_取り組む課題:_
(1) 音丸の歌を紹介する文章によると、「主は国境」は数年後に歌詞をかえて、何という曲名で吹き込みなおされたか。
(2) 音丸の歌を紹介する文章を、最後の文に続けて書き進めなさい。

_引用文:_
□ □ □ □ □

夢の浮橋

下記3点に内容を絞って一から出直しです。 民俗・文化風俗や伝承音楽の研究に寄与できればと思っています。 ・大分県の唄と踊りの紹介 ・俚謡、俗謡、新民謡の文句の蒐集 ・端唄、俗曲、流行小唄の文句の蒐集

2011年11月

前回に続き、音丸の新民謡と流行歌を紹介する。
音丸特集は今回が最終。

「主は国境」
昭和9年、コロムビア専属第1作目。
まだ本名で吹き込んでいたはず。初めての吹き込みではないが、
それでも音丸最初期のものだ。それにしては初々しさなぞ
全くといっていいほど感じない、完璧な歌唱。
CDの解説にも書いてあったが、よほど練習したようだ。
少しは戦時色もあるが、全体的に長閑な感じがする。
豆千代と松平晃の唄った「曠野を行く」と同じく、
1節がごく短くやや単調な感じもするが、
伴奏や間奏に少しずつ変化をつけてそれをカバーしている。
この唄は全くヒットしなかったと思うのだが、
惜しむ声もあったのか数年後に歌詞をかえて、
「興安おろし」として吹き込みなおしている。

「満洲想えば」
マンドリンのような響きの楽器を使っており、
しかも伴奏の節が5音階でないために、どことなく
異国情緒が漂っているが、唄の節自体は完全に日本調。
わりと音域が広く、しかも5連符が多いので節は難しい。
音丸の代表曲の1つに数えられるだろう、大ヒット曲。
文句は5節あるが、吹き込み時間の都合で3節目までしか
吹き込まれていない。4、5節目は戦時色が濃く、
なんとなく押し付けがましいような雰囲気があるが、
3節目までは夫を想う妻の心が前面に出ている。
泉詩郎の歌謡説明レコードも出ており、そちらもよい。

「夢で逢うたら」
呑気な曲調だし、タイトルから想像しても、
ネエ小唄系の内容かなーと勝手に思っていたのだが、違った。
戦時歌謡だった。なんだろう節はとてもいいと思うし、
音丸に向いていると思うが歌詞があまり好きになれない。
3節目は好きだがほかがどうにもこうにも、
どこが違うのかうまく説明できないが、同じ戦時歌謡でも
「田家の雪」とはどこかが違う。
完全に好みの問題だとは思うが。
それでも音丸の歌唱技術は十分に堪能できる。

「詩吟くずし」
新作の俗曲とでもいえるだろう、お座敷調のもの。
和楽器オンリーの、純和風の伴奏で、
詩吟から始まってそこから分かれていく形の節。
詩吟が本当に上手で、音丸の芸域の広さを感じる。
しかも詩吟の部分をものものしく吟じておいて、
パッと調子をかえて華やかに軽く唄っている点、
唄の特長をよく生かしていて素晴らしい。
8節ほどあるのだが、時間の都合で3節目まで。
奈良丸くずし、奴さん等と並べても全く違和感がなく、
今でも端唄・俗曲としてお座敷や寄席で十分唄えると思う。

□ □ □ □ □

[データ収集から得た記録]
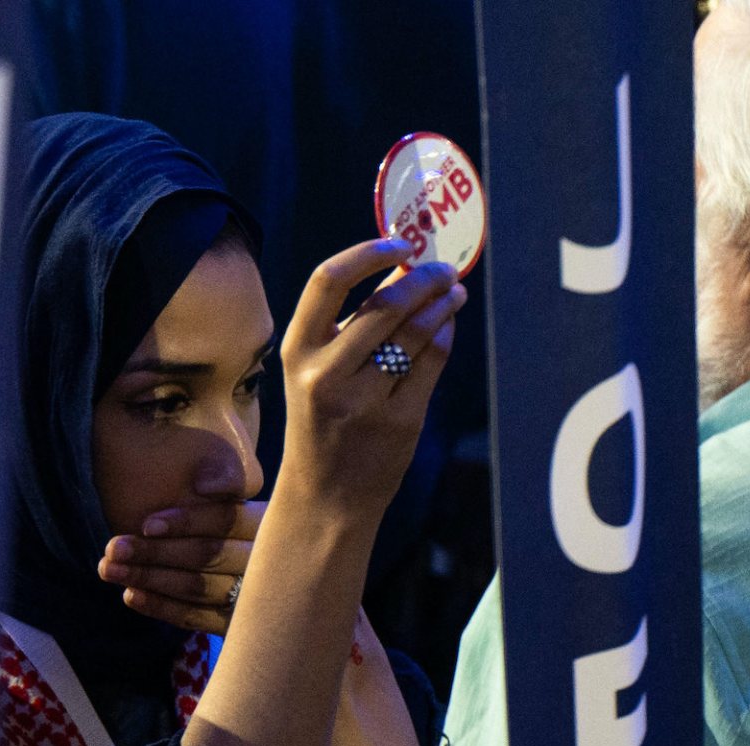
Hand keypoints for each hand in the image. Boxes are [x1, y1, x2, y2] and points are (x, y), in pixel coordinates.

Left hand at [97, 500, 259, 633]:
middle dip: (155, 552)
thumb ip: (226, 494)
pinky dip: (162, 607)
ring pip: (198, 587)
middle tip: (112, 549)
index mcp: (270, 523)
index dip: (186, 522)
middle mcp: (268, 562)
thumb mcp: (245, 506)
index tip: (146, 525)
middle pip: (207, 555)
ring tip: (109, 570)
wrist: (275, 595)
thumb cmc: (245, 533)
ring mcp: (255, 599)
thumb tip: (202, 485)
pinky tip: (132, 596)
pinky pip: (196, 618)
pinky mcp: (238, 625)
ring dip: (149, 578)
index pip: (226, 520)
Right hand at [275, 241, 465, 528]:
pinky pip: (432, 362)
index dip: (368, 252)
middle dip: (423, 277)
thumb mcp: (318, 371)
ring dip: (442, 302)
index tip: (399, 242)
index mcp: (297, 353)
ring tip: (452, 293)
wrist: (324, 499)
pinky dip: (444, 335)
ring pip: (416, 331)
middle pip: (385, 304)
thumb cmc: (323, 424)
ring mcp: (364, 401)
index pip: (328, 281)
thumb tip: (401, 266)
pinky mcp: (400, 421)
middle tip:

□ □ □ □ □

_解答:_
(1) 「興安おろし」

(2)
ヒットしなかったようで全く知られていないのが惜しい。

「船頭可愛や」
言わずと知れた音丸最大のヒットで、唄い継がれている名曲。
花村菊江、美空ひばり等多くの歌手がカバーしており、
それぞれの個性を生かしてよく唄っているのだが、
節回しの細かさや無理のない高音の響き、
また適度に強弱を付けた、歌詞をかみ締めた唄い方など
やはりオリジナルの音丸が頭一つ抜きん出ている。
この唄、唄ってみるとわかるが音域が広い上に
節が細かく、音引きの部分の止め方など本当に難しい。
それでも広く口ずさまれたようで、今でもよく知られている。
各節結びの部分、せり上げて終わるため力一杯引っ張りたくなるが
音丸はその部分をごく短く、弱く伸ばしてスッと消えるように
唄っており、何もかも計算づくの完璧な歌唱。
後年も年相応のキーで情感たっぷりに唄っていたが、
伴奏も含めてこれに関してはオリジナル盤がいちばんだと思う。

「桜ちる夜に」
各節7775の短い文句に情緒が溢れており、
伴奏も静かな感じではあるがよく工夫されている。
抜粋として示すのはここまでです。